■ **REQUIREMENT**: Each entry below must be given again word for word, with no pictures.

■ **PROVIDED DATA**:
*** Begin section ***
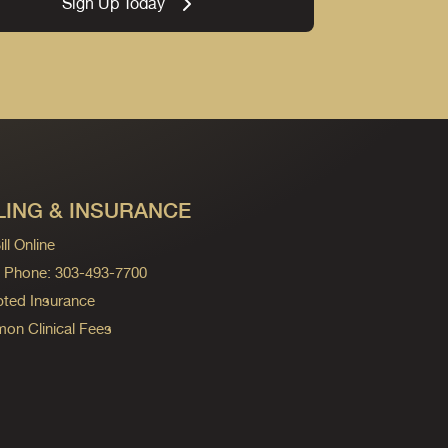
Sign Up Today
LING & INSURANCE
ll Online
ng Phone: 303-493-7700
ted Insurance
n Clinical Fees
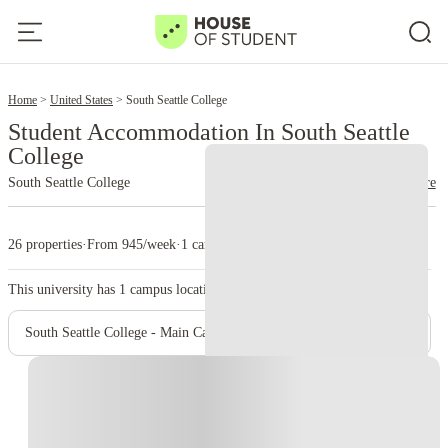
2
Home
United States
South Seattle College
Student Accommodation In South Seattle
College
South Seattle College
read more
26 properties
·
From 945/week
·
1 campus
This university has
1
campus location.
South Seattle College - Main Campus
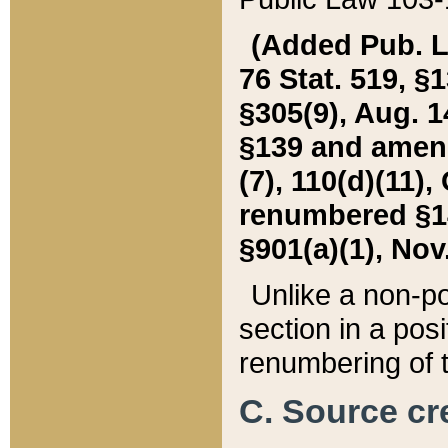
(Added Pub. L. 
76 Stat. 519, §1
§305(9), Aug. 1
§139 and amende
(7), 110(d)(11),
renumbered §140
§901(a)(1), Nov.
Unlike a non-po
section in a posit
renumbering of t
C. Source cre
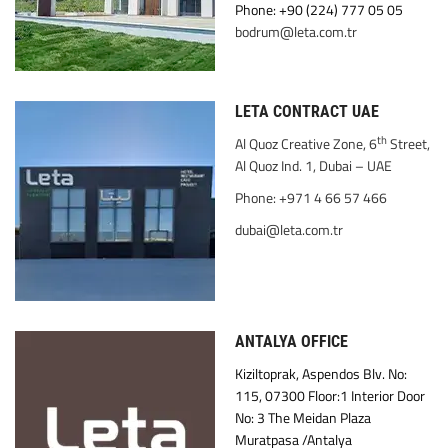
Phone: +90 (224) 777 05 05
bodrum@leta.com.tr
LETA CONTRACT UAE
th
Al Quoz Creative Zone, 6
Street,
Al Quoz Ind. 1, Dubai – UAE
Phone: +971 4 66 57 466
dubai@leta.com.tr
ANTALYA OFFICE
Kiziltoprak, Aspendos Blv. No:
115, 07300 Floor:1 Interior Door
No: 3 The Meidan Plaza
Muratpasa /Antalya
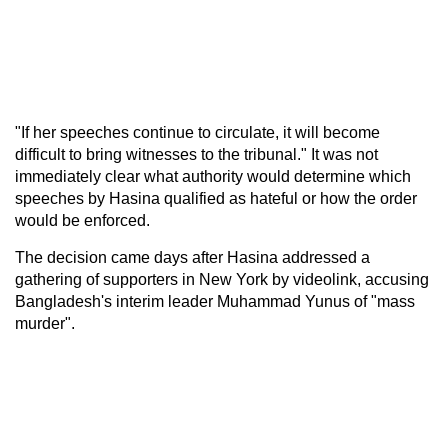
"If her speeches continue to circulate, it will become
difficult to bring witnesses to the tribunal." It was not
immediately clear what authority would determine which
speeches by Hasina qualified as hateful or how the order
would be enforced.
The decision came days after Hasina addressed a
gathering of supporters in New York by videolink, accusing
Bangladesh's interim leader Muhammad Yunus of "mass
murder".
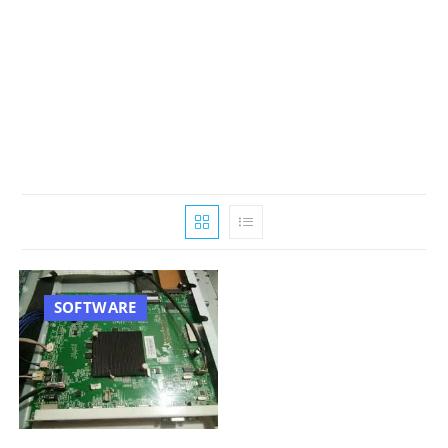
SOFTWARE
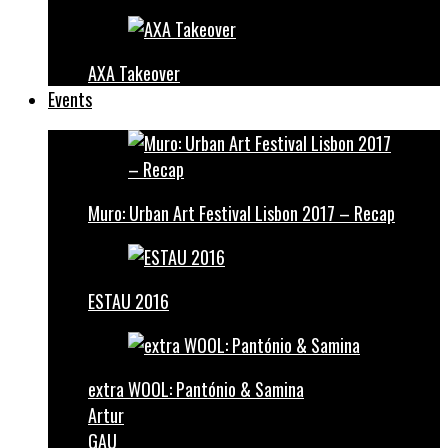
AXA Takeover
Events
Muro: Urban Art Festival Lisbon 2017 – Recap
ESTAU 2016
extra WOOL: Pantónio & Samina
Artur
GAU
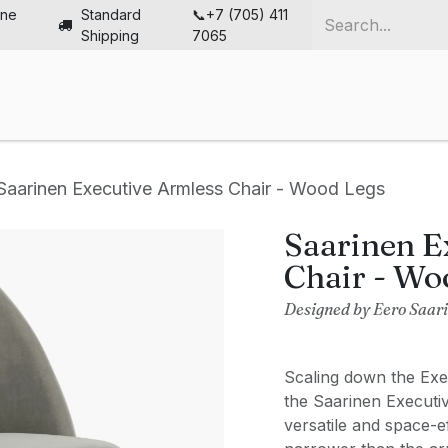
ine
Standard
📞+7 (705) 411
Shipping
7065
me
Chairs
Desks
Furniture
Solutions
Abou
Saarinen Executive Armless Chair - Wood Legs
Saarinen E
Chair - Wo
Designed by Eero Saar
Scaling down the Exec
the Saarinen Executi
versatile and space-e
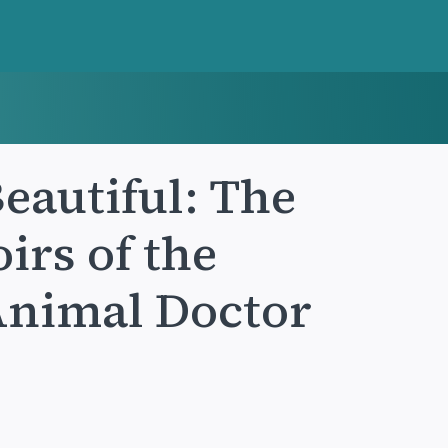
eautiful: The
rs of the
Animal Doctor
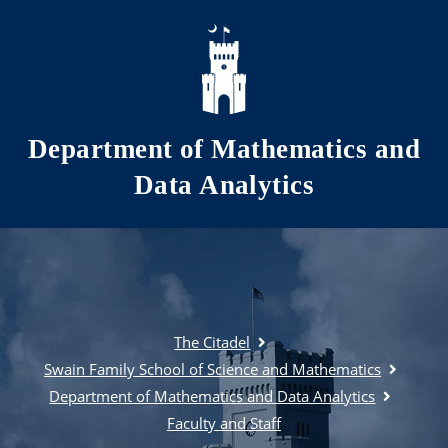
Skip to main content
Department of Mathematics and
Data Analytics
The Citadel
Swain Family School of Science and Mathematics
Department of Mathematics and Data Analytics
Faculty and Staff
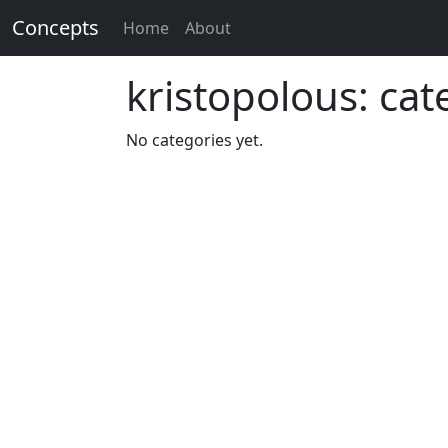
Concepts
Home
About
kristopolous: cat
No categories yet.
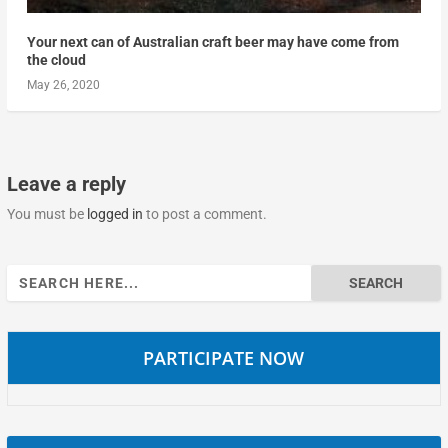
Your next can of Australian craft beer may have come from
the cloud
May 26, 2020
Leave a reply
You must be
logged in
to post a comment.
Search
for:
PARTICIPATE NOW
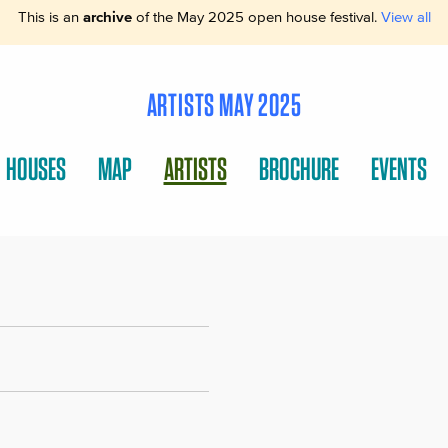
This is an
archive
of the May 2025 open house festival.
View all
ARTISTS MAY 2025
HOUSES
MAP
ARTISTS
BROCHURE
EVENTS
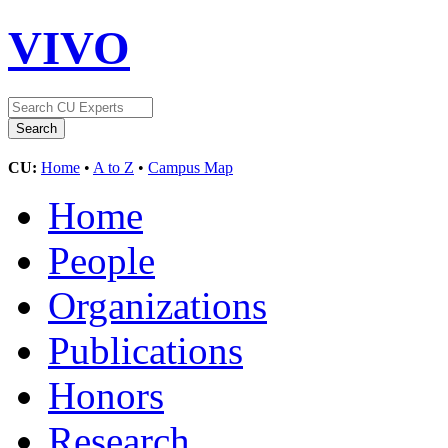
VIVO
CU:
Home
•
A to Z
•
Campus Map
Home
People
Organizations
Publications
Honors
Research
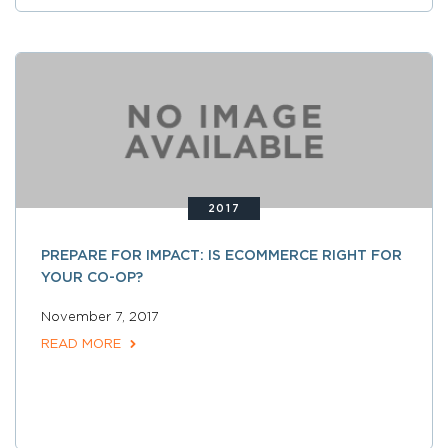
2017
PREPARE FOR IMPACT: IS ECOMMERCE RIGHT FOR
YOUR CO-OP?
November 7, 2017
READ MORE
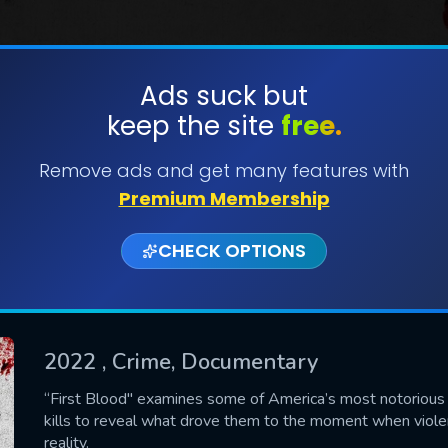
Ads suck but
keep the site
free.
SUBMIT
Remove ads and get many features with
Premium Membership
CHECK OPTIONS
2022
, Crime, Documentary
CONTACT US
“First Blood" examines some of America’s most notorious se
kills to reveal what drove them to the moment when viole
Please fill all fields.
reality.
*** End section ***
■ **EXERCISE RESPONSE**:
Sign Up Today
LING & INSURANCE
ll Online
ng Phone: 303-493-7700
ted Insurance
n Clinical Fees
2
Home
United States
South Seattle College
Student Accommodation In South Seattle
College
South Seattle College
read more
26 properties
·
From 945/week
·
1 campus
This university has
1
campus location.
South Seattle College - Main Campus
(Added Pub. L. 
76 Stat. 519, §1
§305(9), Aug. 1
§139 and amende
(7), 110(d)(11),
renumbered §140
§901(a)(1), Nov.
Unlike a non-po
section in a posit
renumbering of t
C. Source cre
Phone: +90 (224) 777 05 05
bodrum@leta.com.tr
LETA CONTRACT UAE
th
Al Quoz Creative Zone, 6
Street,
Al Quoz Ind. 1, Dubai – UAE
Phone: +971 4 66 57 466
dubai@leta.com.tr
ANTALYA OFFICE
Kiziltoprak, Aspendos Blv. No:
115, 07300 Floor:1 Interior Door
No: 3 The Meidan Plaza
Muratpasa /Antalya
"If her speeches continue to circulate, it will become
difficult to bring witnesses to the tribunal." It was not
immediately clear what authority would determine which
speeches by Hasina qualified as hateful or how the order
would be enforced.
The decision came days after Hasina addressed a
gathering of supporters in New York by videolink, accusing
Bangladesh's interim leader Muhammad Yunus of "mass
murder".
SOFTWARE
AXA Takeover
Events
Muro: Urban Art Festival Lisbon 2017 – Recap
ESTAU 2016
extra WOOL: Pantónio & Samina
Artur
GAU
ine
Standard
📞+7 (705) 411
Shipping
7065
me
Chairs
Desks
Furniture
Solutions
Abou
Saarinen Executive Armless Chair - Wood Legs
Saarinen E
Chair - Wo
Designed by Eero Saar
Scaling down the Exec
the Saarinen Executi
versatile and space-e
eautiful: The
rs of the
Animal Doctor
Skip to main content
Department of Mathematics and
Data Analytics
The Citadel
Swain Family School of Science and Mathematics
Department of Mathematics and Data Analytics
Faculty and Staff
Concepts
Home
About
kristopolous: cat
No categories yet.
Your next can of Australian craft beer may have come from
the cloud
May 26, 2020
Leave a reply
You must be
logged in
to post a comment.
Search
for:
PARTICIPATE NOW
This is an
archive
of the May 2025 open house festival.
View all
ARTISTS MAY 2025
HOUSES
MAP
ARTISTS
BROCHURE
EVENTS
VIVO
CU:
Home
•
A to Z
•
Campus Map
Home
People
Organizations
Publications
Honors
Research
2017
PREPARE FOR IMPACT: IS ECOMMERCE RIGHT FOR
YOUR CO-OP?
November 7, 2017
READ MORE
Ads suck but
keep the site
free.
SUBMIT
Remove ads and get many features with
Premium Membership
CHECK OPTIONS
2022
, Crime, Documentary
CONTACT US
“First Blood" examines some of America’s most notorious se
kills to reveal what drove them to the moment when viole
Please fill all fields.
reality.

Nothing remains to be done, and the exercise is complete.